#### [Page text]

══════════

Jacques Pépin Art of the Chicken
By Jacques Pépin
What many of us may not know about Jacques Pépin is that he is a fabulous artist, and his new book, “Jacques Pépin Art of the Chicken,” is fulsomely illustrated with vibrant watercolors of the charming creatures who make a star appearance in the accompanying recipes. For Pépin, preparing and cooking chicken touches on deep memories: “Beside the river, we gathered a pile of dry branches and driftwood and lit a fire. An older friend, who dispatched the bird expertly by holding it by the head and snapping its neck with a vigorous flick of his wrist, instructed us to gather fistfuls of wet clay from the banks. He completely encased the chicken in clay…placed it directly on the coals, where it remained for a few hours while we splashed in the cool river and hunted frogs along the banks.” In terms of cooking, Pépin is appalled that Americans often overlook the nuggets of meat on either side of the backbone referred to as “sot l’y laisse” (or “the fool leaves it”). He makes a chicken bouillabaisse, provides a classic recipe for vinegar chicken and is happy to offer up a simple roast chicken with boiled potatoes and green salad as the perfect meal. This book is Pépin at his best, a pairing of art and simplicity. As he writes, “Food is evanescent. You make a dish, you eat it, and it’s gone. It is a short moment in time. What is left are food memories. Yet, these food memories are very powerful and will nourish you through the years.” I intend to give this book to every cook I know as a reminder that the art of cooking is a combination of simplicity and common sense, a place where art happily intersects with craft.
Doctors and Distillers: The Remarkable Medicinal History of Beer, Wine, Spirits, and Cocktails
By Camper English
1651’s “Art of Distillation” offers a recipe for Elixir of Mummy—thought to ward off infections—that calls for infusing “man’s flesh hardened” into spirit of wine, filtering it, then evaporating the liquid until it is like an oil. If you find this recipe amusing, you will love “Doctors and Distillers,” which also shares this epilepsy cure: Simply bruise “the brains of a man who died a violent death along with his arteries, veins and nerves” in a mortar and pestle, then infuse the lot into the spirit of wine. Author Camper English makes the point that alcohol was the solvent of choice for extracting the active properties of botanicals—Chartreuse is a good example of something both medicinal and alcoholic. The Negroni is another case in point. Gin contains juniper, once used as a plague remedy; vermouth was used to kill intestinal parasites; and Campari is made with ingredients used to cure indigestion, depression and constipation. Over time, these home remedies would end up sold in bars rather than traveling medicine shows. All of this reinforces the notion that a cocktail is medicinal in nature, a lovely thought indeed!
The Next Supper: The End of Restaurants as We Knew Them
By Corey Mintz
The restaurant business is a lousy business if you want to make a sustainable living, see your family, avoid drugs and alcohol, and remain physically healthy. According to Corey Mintz, the margins are razor-thin, and roughly 30 percent of new restaurants close in the first year. In addition, third-party delivery companies charge 30 percent commissions, which makes it hard, nay impossible, for restaurants to make money on delivery orders. The solution? Ghost kitchens that service multiple restaurants. A shift to take-out. Tips that are built into menu pricing (though this had many notable failures, such as with Danny Meyer’s restaurants). Instagram-friendly dishes. Robots in the kitchen. The real problem? Large chain restaurants set low price expectations through economies of scale, making it difficult for small-scale independent restaurants to charge the true cost of preparing and serving their food. The answer? Support your local restaurants—they need our help.

══════════

[Saved data entries]
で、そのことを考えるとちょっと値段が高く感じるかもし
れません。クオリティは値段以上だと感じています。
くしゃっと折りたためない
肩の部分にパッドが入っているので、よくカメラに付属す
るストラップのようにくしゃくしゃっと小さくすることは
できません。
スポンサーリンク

══════════

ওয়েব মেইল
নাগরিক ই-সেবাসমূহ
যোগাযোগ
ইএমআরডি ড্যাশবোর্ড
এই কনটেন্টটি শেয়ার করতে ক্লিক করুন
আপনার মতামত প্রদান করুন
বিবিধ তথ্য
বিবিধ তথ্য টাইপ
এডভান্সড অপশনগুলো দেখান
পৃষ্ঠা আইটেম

══════════

#### [Task]
In the book reviews above, list every solution the review of "The Next Supper" gives for the restaurant business's problems before it names the real problem.

#### [Solution for this problem]
- Ghost kitchens that service multiple restaurants
- A shift to take-out
- Tips built into menu pricing
- Instagram-friendly dishes
- Robots in the kitchen